_Dataset extract_:
* Begin *

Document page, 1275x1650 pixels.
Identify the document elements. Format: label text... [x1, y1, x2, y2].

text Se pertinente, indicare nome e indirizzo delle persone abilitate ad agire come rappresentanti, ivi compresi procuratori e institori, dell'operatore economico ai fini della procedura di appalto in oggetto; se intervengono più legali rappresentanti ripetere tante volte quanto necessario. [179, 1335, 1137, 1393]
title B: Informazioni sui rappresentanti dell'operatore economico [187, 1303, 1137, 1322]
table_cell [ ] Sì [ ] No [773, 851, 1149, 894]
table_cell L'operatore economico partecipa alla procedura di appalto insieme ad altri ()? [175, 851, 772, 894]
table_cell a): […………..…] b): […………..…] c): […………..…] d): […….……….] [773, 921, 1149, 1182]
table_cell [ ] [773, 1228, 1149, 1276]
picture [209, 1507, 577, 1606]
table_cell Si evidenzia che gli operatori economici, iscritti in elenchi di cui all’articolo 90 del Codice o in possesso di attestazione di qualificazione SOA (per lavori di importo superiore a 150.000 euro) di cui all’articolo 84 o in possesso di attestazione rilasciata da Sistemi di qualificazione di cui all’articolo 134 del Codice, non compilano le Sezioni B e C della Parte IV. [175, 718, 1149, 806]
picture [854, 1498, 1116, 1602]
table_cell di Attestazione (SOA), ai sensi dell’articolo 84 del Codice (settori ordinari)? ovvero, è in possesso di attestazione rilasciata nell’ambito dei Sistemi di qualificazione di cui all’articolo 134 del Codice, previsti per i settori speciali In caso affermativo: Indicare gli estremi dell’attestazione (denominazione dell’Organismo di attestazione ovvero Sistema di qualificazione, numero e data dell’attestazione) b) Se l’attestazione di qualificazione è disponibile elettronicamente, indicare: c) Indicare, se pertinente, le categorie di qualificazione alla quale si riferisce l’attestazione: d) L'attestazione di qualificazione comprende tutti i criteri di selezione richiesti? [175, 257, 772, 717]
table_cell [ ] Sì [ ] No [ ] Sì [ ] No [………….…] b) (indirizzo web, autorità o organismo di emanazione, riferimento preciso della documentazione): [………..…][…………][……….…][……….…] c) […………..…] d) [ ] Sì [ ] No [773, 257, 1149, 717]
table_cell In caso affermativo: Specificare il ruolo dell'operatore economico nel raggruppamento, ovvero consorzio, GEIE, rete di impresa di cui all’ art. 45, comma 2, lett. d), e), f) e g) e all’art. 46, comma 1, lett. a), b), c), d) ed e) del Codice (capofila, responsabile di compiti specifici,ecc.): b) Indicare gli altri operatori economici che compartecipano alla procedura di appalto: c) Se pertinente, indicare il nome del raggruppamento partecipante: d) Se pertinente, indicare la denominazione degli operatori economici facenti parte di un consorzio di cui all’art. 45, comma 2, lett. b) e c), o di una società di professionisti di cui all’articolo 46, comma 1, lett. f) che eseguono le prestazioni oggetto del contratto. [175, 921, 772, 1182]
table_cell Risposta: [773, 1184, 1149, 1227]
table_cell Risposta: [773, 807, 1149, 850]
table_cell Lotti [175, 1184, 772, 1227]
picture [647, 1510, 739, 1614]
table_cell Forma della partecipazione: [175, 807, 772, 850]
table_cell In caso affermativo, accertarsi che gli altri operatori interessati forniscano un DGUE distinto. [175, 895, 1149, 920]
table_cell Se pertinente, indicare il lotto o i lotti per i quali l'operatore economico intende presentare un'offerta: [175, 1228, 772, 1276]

* End *

_The problem_: Set down all of the rows above again, reproducing every line without any change.

_Solution for this problem_:
Document page, 1275x1650 pixels.
Identify the document elements. Format: label text... [x1, y1, x2, y2].

text Se pertinente, indicare nome e indirizzo delle persone abilitate ad agire come rappresentanti, ivi compresi procuratori e institori, dell'operatore economico ai fini della procedura di appalto in oggetto; se intervengono più legali rappresentanti ripetere tante volte quanto necessario. [179, 1335, 1137, 1393]
title B: Informazioni sui rappresentanti dell'operatore economico [187, 1303, 1137, 1322]
table_cell [ ] Sì [ ] No [773, 851, 1149, 894]
table_cell L'operatore economico partecipa alla procedura di appalto insieme ad altri ()? [175, 851, 772, 894]
table_cell a): […………..…] b): […………..…] c): […………..…] d): […….……….] [773, 921, 1149, 1182]
table_cell [ ] [773, 1228, 1149, 1276]
picture [209, 1507, 577, 1606]
table_cell Si evidenzia che gli operatori economici, iscritti in elenchi di cui all’articolo 90 del Codice o in possesso di attestazione di qualificazione SOA (per lavori di importo superiore a 150.000 euro) di cui all’articolo 84 o in possesso di attestazione rilasciata da Sistemi di qualificazione di cui all’articolo 134 del Codice, non compilano le Sezioni B e C della Parte IV. [175, 718, 1149, 806]
picture [854, 1498, 1116, 1602]
table_cell di Attestazione (SOA), ai sensi dell’articolo 84 del Codice (settori ordinari)? ovvero, è in possesso di attestazione rilasciata nell’ambito dei Sistemi di qualificazione di cui all’articolo 134 del Codice, previsti per i settori speciali In caso affermativo: Indicare gli estremi dell’attestazione (denominazione dell’Organismo di attestazione ovvero Sistema di qualificazione, numero e data dell’attestazione) b) Se l’attestazione di qualificazione è disponibile elettronicamente, indicare: c) Indicare, se pertinente, le categorie di qualificazione alla quale si riferisce l’attestazione: d) L'attestazione di qualificazione comprende tutti i criteri di selezione richiesti? [175, 257, 772, 717]
table_cell [ ] Sì [ ] No [ ] Sì [ ] No [………….…] b) (indirizzo web, autorità o organismo di emanazione, riferimento preciso della documentazione): [………..…][…………][……….…][……….…] c) […………..…] d) [ ] Sì [ ] No [773, 257, 1149, 717]
table_cell In caso affermativo: Specificare il ruolo dell'operatore economico nel raggruppamento, ovvero consorzio, GEIE, rete di impresa di cui all’ art. 45, comma 2, lett. d), e), f) e g) e all’art. 46, comma 1, lett. a), b), c), d) ed e) del Codice (capofila, responsabile di compiti specifici,ecc.): b) Indicare gli altri operatori economici che compartecipano alla procedura di appalto: c) Se pertinente, indicare il nome del raggruppamento partecipante: d) Se pertinente, indicare la denominazione degli operatori economici facenti parte di un consorzio di cui all’art. 45, comma 2, lett. b) e c), o di una società di professionisti di cui all’articolo 46, comma 1, lett. f) che eseguono le prestazioni oggetto del contratto. [175, 921, 772, 1182]
table_cell Risposta: [773, 1184, 1149, 1227]
table_cell Risposta: [773, 807, 1149, 850]
table_cell Lotti [175, 1184, 772, 1227]
picture [647, 1510, 739, 1614]
table_cell Forma della partecipazione: [175, 807, 772, 850]
table_cell In caso affermativo, accertarsi che gli altri operatori interessati forniscano un DGUE distinto. [175, 895, 1149, 920]
table_cell Se pertinente, indicare il lotto o i lotti per i quali l'operatore economico intende presentare un'offerta: [175, 1228, 772, 1276]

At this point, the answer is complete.